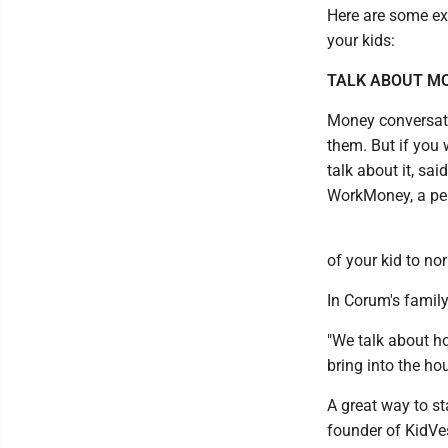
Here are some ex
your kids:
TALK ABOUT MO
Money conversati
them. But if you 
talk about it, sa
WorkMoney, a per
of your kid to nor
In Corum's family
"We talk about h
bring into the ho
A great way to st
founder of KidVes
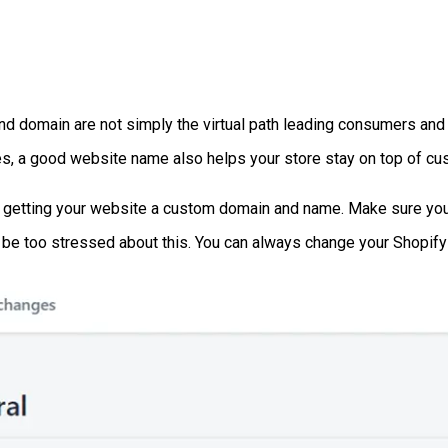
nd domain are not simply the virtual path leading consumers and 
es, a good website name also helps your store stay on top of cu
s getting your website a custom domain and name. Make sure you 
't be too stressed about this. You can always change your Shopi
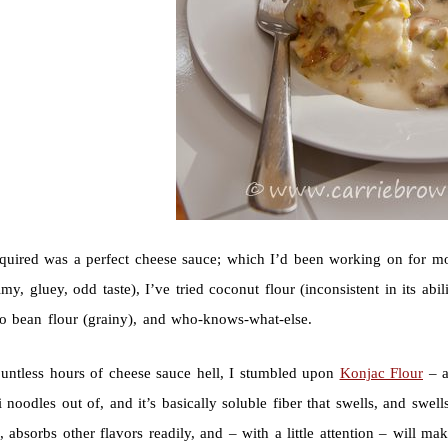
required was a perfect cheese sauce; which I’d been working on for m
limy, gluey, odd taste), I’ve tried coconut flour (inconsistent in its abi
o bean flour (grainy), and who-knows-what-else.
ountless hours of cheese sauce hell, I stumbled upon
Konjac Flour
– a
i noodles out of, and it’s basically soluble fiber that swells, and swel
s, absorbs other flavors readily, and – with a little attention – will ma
————————
## What is being asked
Repeat only the stretch of lines that begins at the line containing "ountless hours of" and ends at the last line above, both included.

## Expected answer
ountless hours of cheese sauce hell, I stumbled upon
Konjac Flour
– a
i noodles out of, and it’s basically soluble fiber that swells, and swel
s, absorbs other flavors readily, and – with a little attention – will ma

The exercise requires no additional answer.